Wednesday, September 19, 2007

Joy of UI

At work, we got Microsoft Office ULTIMATE 2007! Wow! ULTIMATE, huh?

A lot of people seem to like Office 2007's "upgrades". What I notice is their "ribbon" design that has replaced toolbars and drop-down-menus. Some people like ribbons. To me, they're a retarded bastard child with the worst features of both toolbars and drop-down menus.

See, I like customizing my workspace. I'm the kind of guy who actually changes the resolution of my monitor depending on which program I'm working in. Toolbars - lovely, customizable, dockable-undockable toolbars - were my favorite feature. Because I know how to copy and paste, I simply delete the "copy" and "paste" icons from my toolbar. I will never need them. I add obscure macros, delete "save as", etc, etc, until I am happy with my work environment.

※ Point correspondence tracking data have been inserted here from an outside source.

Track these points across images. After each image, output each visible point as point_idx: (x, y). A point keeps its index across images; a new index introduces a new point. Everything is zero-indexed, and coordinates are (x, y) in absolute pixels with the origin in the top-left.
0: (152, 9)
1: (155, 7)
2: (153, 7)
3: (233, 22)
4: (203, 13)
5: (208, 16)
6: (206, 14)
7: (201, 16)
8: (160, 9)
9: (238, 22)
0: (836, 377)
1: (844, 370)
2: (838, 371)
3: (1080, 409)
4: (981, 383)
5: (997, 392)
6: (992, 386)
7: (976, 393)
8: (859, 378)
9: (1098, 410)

In Office ULTIMAAAAAAAATE 2007, you have ribbons. Ribbons are drop-down menus with graphics. Presumably, the idea is to provide you with everything you need in a given "editing mode" without having to actually use a drop-down menu. Except they can't be undocked, so you can't operate in more than one mode simultaneously, and they can't be easily customized, so you're stuck with half your "ribbon" being filled with large icons for things that you'll never use and certainly don't require a hundred-pixel-wide icon for. However, if you minimize it then you can't do ANYTHING without wasting your time clicking on the menu.

The "quick access toolbar" is not a viable alternative, because it isn't dockable, partitionable, or segmented so that you can open or close subsets of it.

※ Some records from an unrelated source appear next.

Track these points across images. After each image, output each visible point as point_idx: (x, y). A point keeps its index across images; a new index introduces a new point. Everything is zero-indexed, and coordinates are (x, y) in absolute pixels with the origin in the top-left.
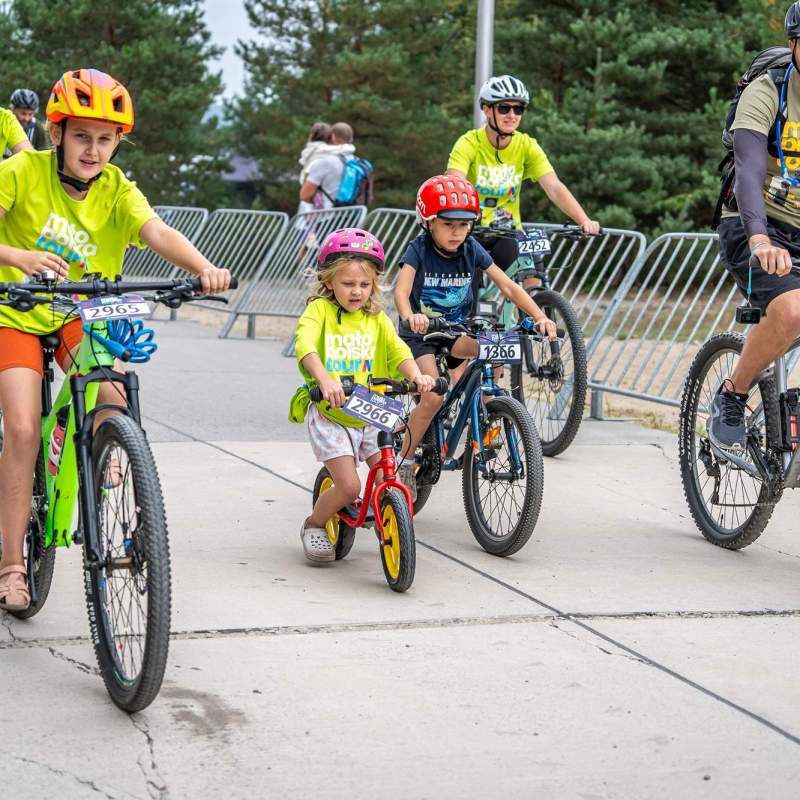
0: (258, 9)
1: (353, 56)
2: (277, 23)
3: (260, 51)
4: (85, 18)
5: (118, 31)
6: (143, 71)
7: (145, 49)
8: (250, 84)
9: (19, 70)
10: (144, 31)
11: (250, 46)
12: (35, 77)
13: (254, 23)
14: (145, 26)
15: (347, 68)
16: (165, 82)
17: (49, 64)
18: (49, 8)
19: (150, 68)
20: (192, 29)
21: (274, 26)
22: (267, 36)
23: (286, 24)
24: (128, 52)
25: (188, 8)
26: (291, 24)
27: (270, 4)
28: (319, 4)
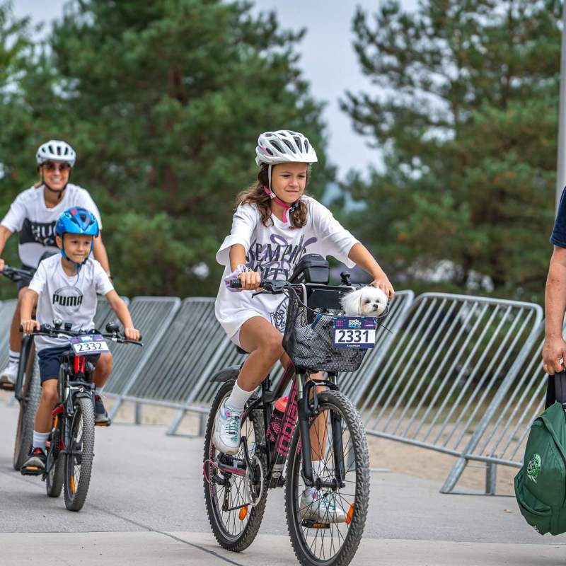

I'm sure someone will chime in with how wonderful ribbons are and how they solve all the problems mankind has faced in word editing. The only possible reason I can think of to like Ribbons is if you're trying to appeal to the most primitive users, and even then there's no reason to actually block customization.

It's kind of interesting. Being a gamer and a programmer, my priority is on efficient UI. Since UI makes or breaks programs of those sorts, you can see a clear evolution from decade to decade.

Doom had a giant bar across the bottom of the screen that really did nothing besides display your health. These days, HUD overlays are the way to go - tiny little displays that usually vanish when you're not actively in need of them.

Similarly, 3D design programs have added feature after feature after feature every year. Their user interfaces are cumbersome and complex, but actually get a little cleaner with every new program to emerge. Modern programs like ZBrush have a UI that isn't much more complicated than ULLLLLLLTTTIIIIIIIMMMAAAAAAAATE Office 2007, despite dealing with a data space two orders of magnitude more complex.

Presumably, the fact that Office 2007 has this nasty, useless "feature" is because a writer's real UI is the keyboard. So the toolbars and crap are really just add-ons. A car's interface is very sharp and well evolved for dealing with driving around at 80 mph - but the car radio and air conditioner generally have really shitty interfaces. Similarly, Word has a very sharp and well evolved way of letting you type onto the screen, but the toolbars or (gag) ribbons are add-ons that aren't under the same kind of pressure for efficiency.



Corvus said...

I had to work with '07 for a month or so before I quit my job.

I cannot imagine who thinks ribbons are a good idea. None of the computer novices at the office liked them. The more... evolved user doesn't care for them either. All they served to do it make it difficult for me to tell people how to do things in Excel without clicking around until I found out where they'd hid it now.

I also don't like to keep my apps full screen. Typically I need to see the data in more than one application at a time. Menus and toolbars handled that gracefully. Ribbons actually hide certain components, meaning I needed to maximize the window to access features!

Inexcusable UI design. Simply inexcusable. Fortunately my home office is 100% Linux and I don't have to worry about it anymore.

Craig Perko said...

Well, I'm glad I'm not the only one who feels this way.